6 thoughts on “Don’t Go Out Without Protection

  1. My first thought was inspired by the picture: I wonder if a Humvee style gun turret could be fitted on a RHIB of that size? Or would the weight penalty that far forward negatively affect seaworthiness?

    My second thought was to recall the continued debate over the effectiveness of sloped panel Radar Cross-section Reduction measures, such as we see in most modern Euro frigate designs, the Royal Navy’s Type 45 and, at it’s most extreme, the Zumwalt DDGs. While at the higher end of this scale one doesn’t doubt there is some useful effect, sloped panels have become a fashionable addition to all classes of vessel, cropping up on far less complex platforms like OPVs. Basically, don’t show up at an arms show with a ship that doesn’t have space age sloped panels!
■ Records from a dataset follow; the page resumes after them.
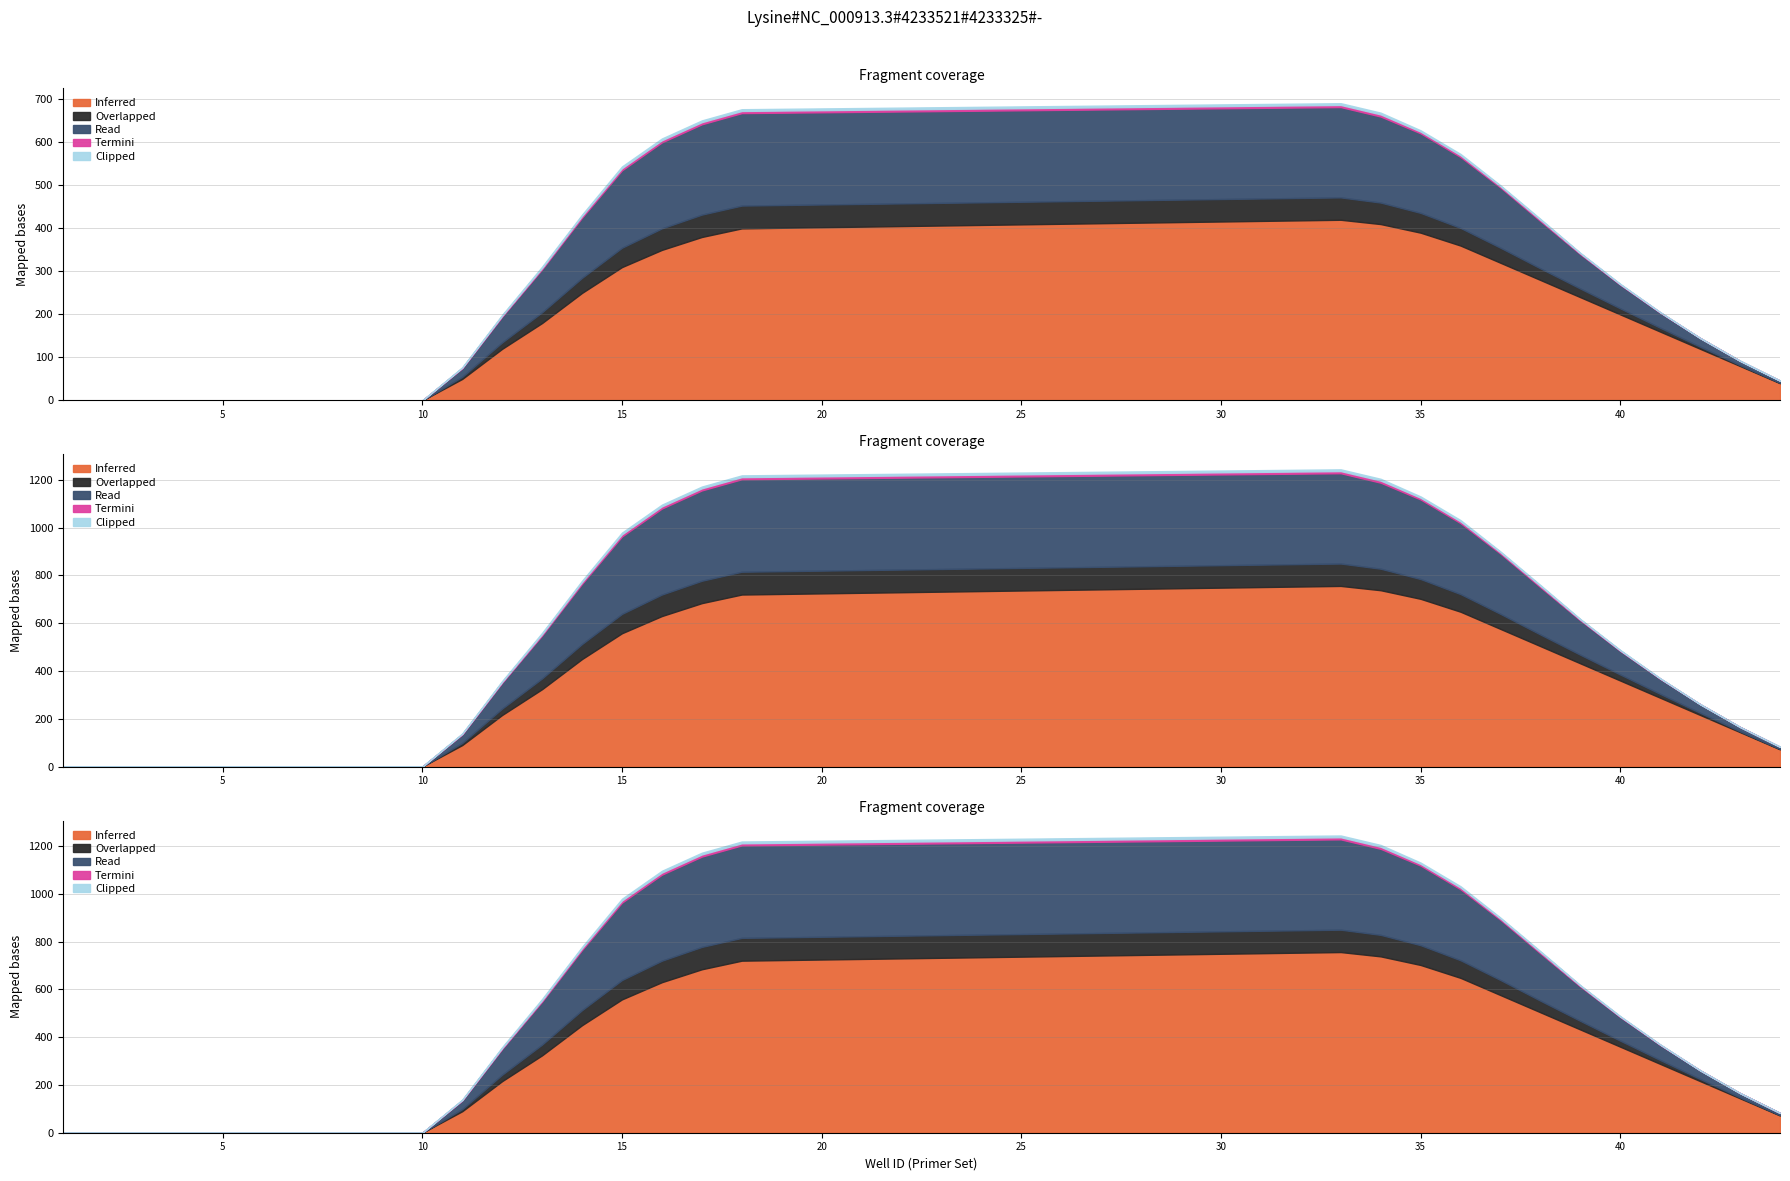

True or false: Clipped has a value of -2 at HA037280.

False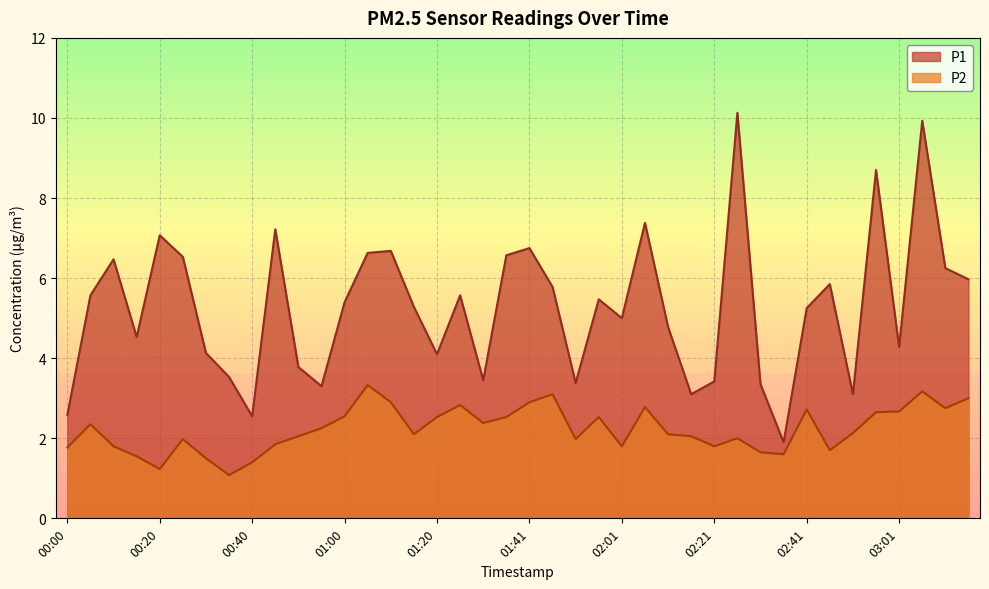

Rank the series by their maximum value, from lowest to highest.

P2, P1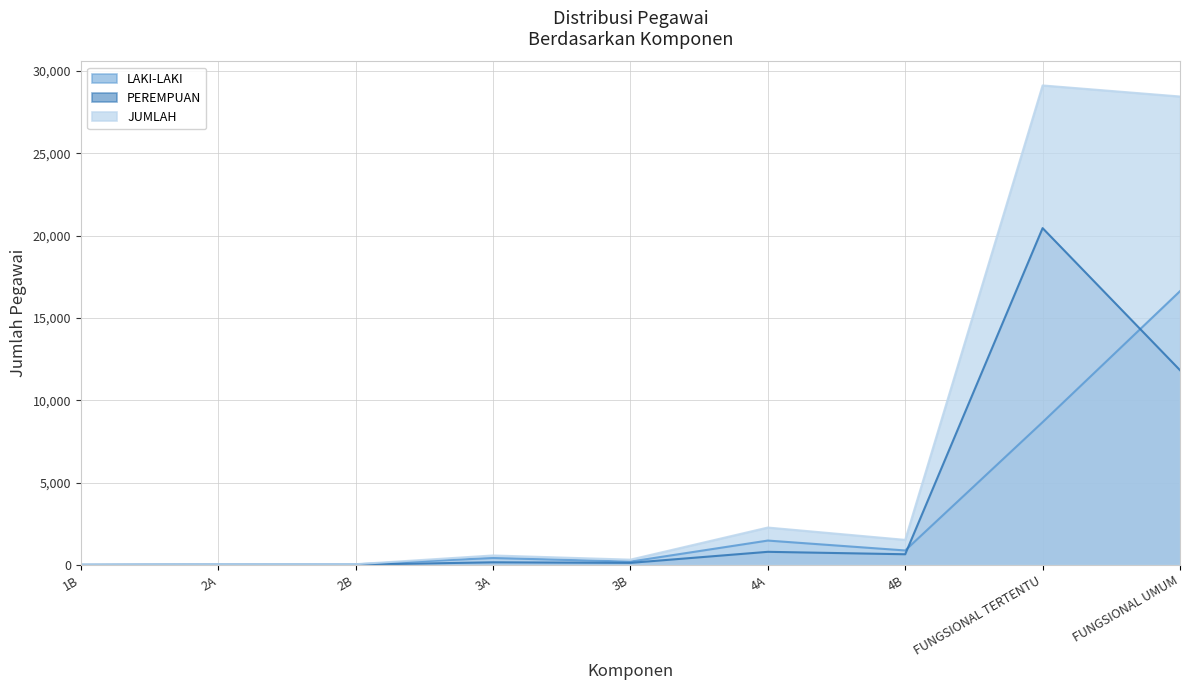

Which has a higher value, FUNGSIONAL UMUM or FUNGSIONAL TERTENTU?

FUNGSIONAL UMUM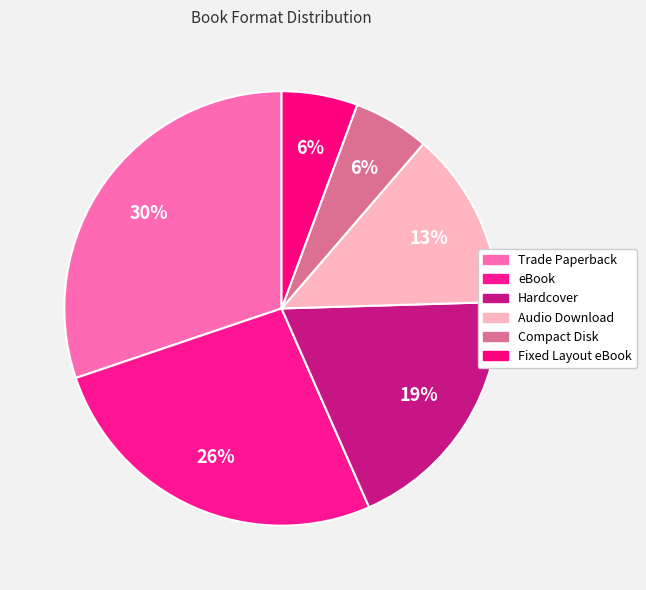

Is there any slice that represents more than half of the pie?

No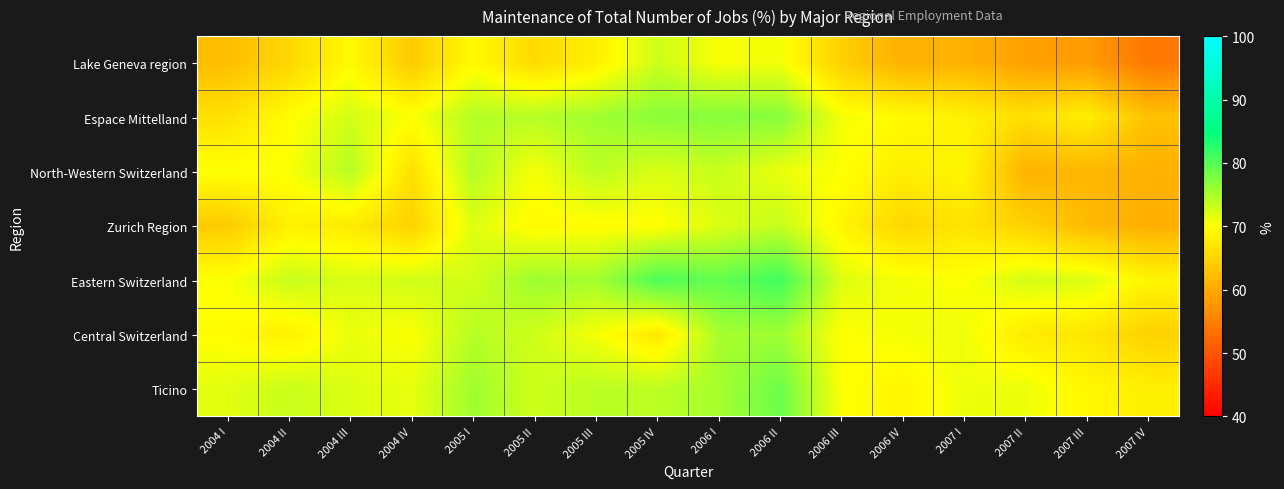

Reading left to right, transcribe all the data shown in this chart.

Lake Geneva region: 2004 I=62.4	2004 II=65.3	2004 III=69.4	2004 IV=63.9	2005 I=69.5	2005 II=65.8	2005 III=68.2	2005 IV=73.0	2006 I=70.4	2006 II=70.7	2006 III=64.5	2006 IV=60.9	2007 I=61.0	2007 II=58.9	2007 III=58.4	2007 IV=54.2
Espace Mittelland: 2004 I=66.5	2004 II=69.7	2004 III=72.6	2004 IV=70.2	2005 I=74.3	2005 II=74.3	2005 III=75.6	2005 IV=76.8	2006 I=77.2	2006 II=77.1	2006 III=70.6	2006 IV=69.4	2007 I=68.5	2007 II=66.3	2007 III=68.2	2007 IV=62.8
North-Western Switzerland: 2004 I=70.2	2004 II=70.3	2004 III=74.4	2004 IV=66.4	2005 I=74.5	2005 II=70.5	2005 III=73.9	2005 IV=72.3	2006 I=73.3	2006 II=71.3	2006 III=70.1	2006 IV=68.1	2007 I=69.0	2007 II=61.1	2007 III=61.8	2007 IV=60.9
Zurich Region: 2004 I=63.9	2004 II=68.3	2004 III=67.8	2004 IV=64.7	2005 I=71.9	2005 II=69.4	2005 III=69.7	2005 IV=69.8	2006 I=72.0	2006 II=73.4	2006 III=69.0	2006 IV=65.2	2007 I=66.9	2007 II=64.7	2007 III=62.0	2007 IV=60.6
Eastern Switzerland: 2004 I=70.2	2004 II=73.3	2004 III=72.3	2004 IV=72.8	2005 I=72.7	2005 II=75.7	2005 III=75.3	2005 IV=80.5	2006 I=79.1	2006 II=81.2	2006 III=72.0	2006 IV=70.7	2007 I=70.1	2007 II=72.5	2007 III=72.1	2007 IV=68.9
Central Switzerland: 2004 I=69.8	2004 II=68.3	2004 III=71.2	2004 IV=70.2	2005 I=74.2	2005 II=72.9	2005 III=70.6	2005 IV=67.3	2006 I=75.2	2006 II=75.7	2006 III=70.1	2006 IV=70.6	2007 I=71.1	2007 II=67.6	2007 III=67.2	2007 IV=64.7
Ticino: 2004 I=71.7	2004 II=73.2	2004 III=72.1	2004 IV=71.4	2005 I=75.7	2005 II=72.9	2005 III=74.0	2005 IV=73.9	2006 I=75.2	2006 II=78.7	2006 III=70.2	2006 IV=68.9	2007 I=71.1	2007 II=71.1	2007 III=69.1	2007 IV=68.3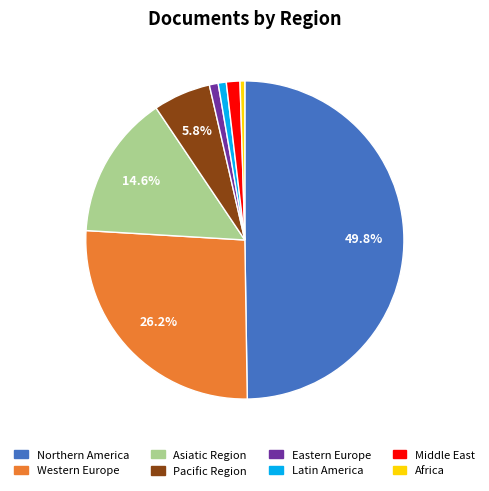

Count the number of slices in the pie.

8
    So they’re fashionable, but even if they don’t reduce the chances of being spotted on radar, they’re also quite practical. Extending the superstructure out to the sides of the hull encloses a lot of useful volume that is accessible in all weathers, reduces the crew fatigue of those personnel working in those areas, and helps protect equipment stored there which would otherwise be exposed to the elements even when not in use. Thus, I was interested to note that the Offshore Patrol Cutter doesn’t have this feature – in fact, in design terms it looks like a throw-back to before the millennium. This now has ramifications for added KRP protection panels, because if they could be fitted to the interior surface of a sloped superstructure, not only could they usefully cover a larger area, not only could they not necessitate a refit of internal compartments (removing consoles, etc.) but they would also offer the best possible protection because they would be sloped! As any tank driver will tell you, sloped armour increases the apparent thickness of armour presented to an incoming projectile for no additional weight or volume penalty.

    So, definitely missed a trick, there.